● **TASK DESCRIPTION**
Report how many lines in the data below hold the string "OtherDrill". Nothing else should appear in the answer.

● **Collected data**
○ ○ ○

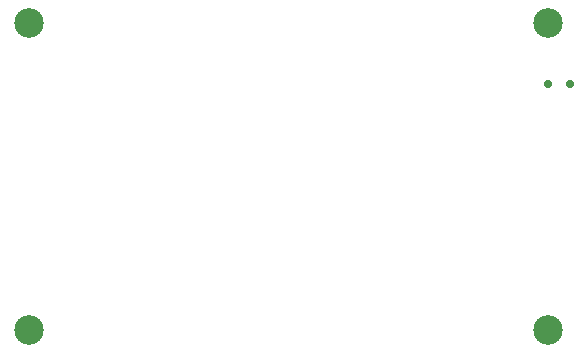
<source format=gbr>
%TF.GenerationSoftware,Altium Limited,Altium Designer,20.1.8 (145)*%
G04 Layer_Color=0*
%FSLAX45Y45*%
%MOMM*%
%TF.SameCoordinates,7C767931-0862-4B48-A7A2-9337087A75ED*%
%TF.FilePolarity,Positive*%
%TF.FileFunction,NonPlated,1,4,NPTH,Drill*%
%TF.Part,Single*%
G01*
G75*
%TA.AperFunction,OtherDrill,Pad Free-1 (3mm,3mm)*%
%ADD77C,2.50000*%
%TA.AperFunction,ComponentDrill*%
%ADD78C,0.70000*%
%TA.AperFunction,OtherDrill,Pad Free-1 (47mm,3mm)*%
%ADD79C,2.50000*%
%TA.AperFunction,OtherDrill,Pad Free-1 (47mm,29mm)*%
%ADD80C,2.50000*%
%TA.AperFunction,OtherDrill,Pad Free-1 (3mm,29mm)*%
%ADD81C,2.50000*%
D77*
X300000Y300000D02*
D03*
D78*
X4880016Y2380000D02*
D03*
X4700016D02*
D03*
D79*
X4700000Y300000D02*
D03*
D80*
Y2900000D02*
D03*
D81*
X300000D02*
D03*
%TF.MD5,2c8d0564e31b877be39c0098383bc761*%
M02*

</source>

○ ○ ○

● **TASK RESULT**
4